From the get-go Wednesday, CNN host Chris “Fredo” Cuomo telegraphed that he wasn’t going to take his interview with disgraced, former FBI agent Peter Strzok seriously. “They were the text messages that launched everything from conspiracy theories to congressional investigations. Not to mention more than 50 presidential tweets and countless hours of programming on state TV, a.k.a. Fox,” he mocked.
Of course, he would! Strzok was there to peddle his anti-Trump book alleging Russian collusion, something the FBI investigation didn’t find.
Fredo didn’t get to those text messages until the end of the interview. “As you are well aware, I don't report on people’s personal lives. I’ve never had any interest in you and Lisa Page and what was going on personally,” he told his guest.

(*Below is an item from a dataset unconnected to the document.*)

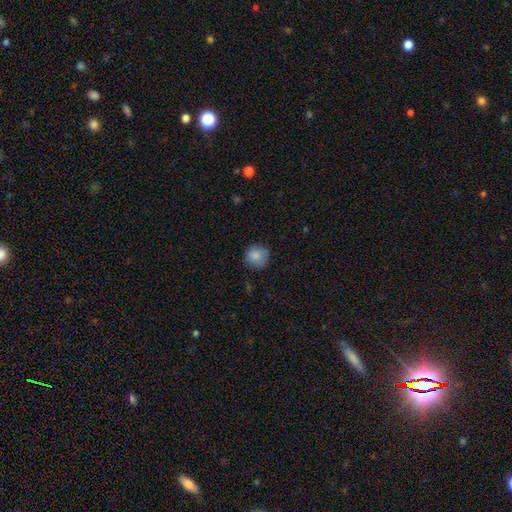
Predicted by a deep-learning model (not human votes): Smooth or featured: smooth — 85% (star or artifact — 8%)
How rounded: round — 91% (in between — 8%)
Merging: none — 81% (minor disturbance — 15%)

He refused to go into their contents because he would have to mention how Strzok had promised Page that he and his team would stop then-candidate Donald Trump from getting elected, and the “insurance policy” he said he had once Trump won.
What Cuomo wanted to know was how haunted he was by the texts shared by the President’s defenders:
I do want to ask you though, from a personal perspective. How haunted are you that those text messages loom so large in the defense of the supporters of Donald Trump and Donald Trump himself. That they relied on that as proof that everything else had to be false? How does that haunt?
What kind of question is that?
It was designed to tee up Strzok to romanticize and lie about the work his team did in investigating the Trump campaign. “Things that I did, things that all the people around me did, whether inspector general, U.S. attorneys, and Congress conclusively determine that all the time we were doing an objective, good job for the American people,” he proclaimed.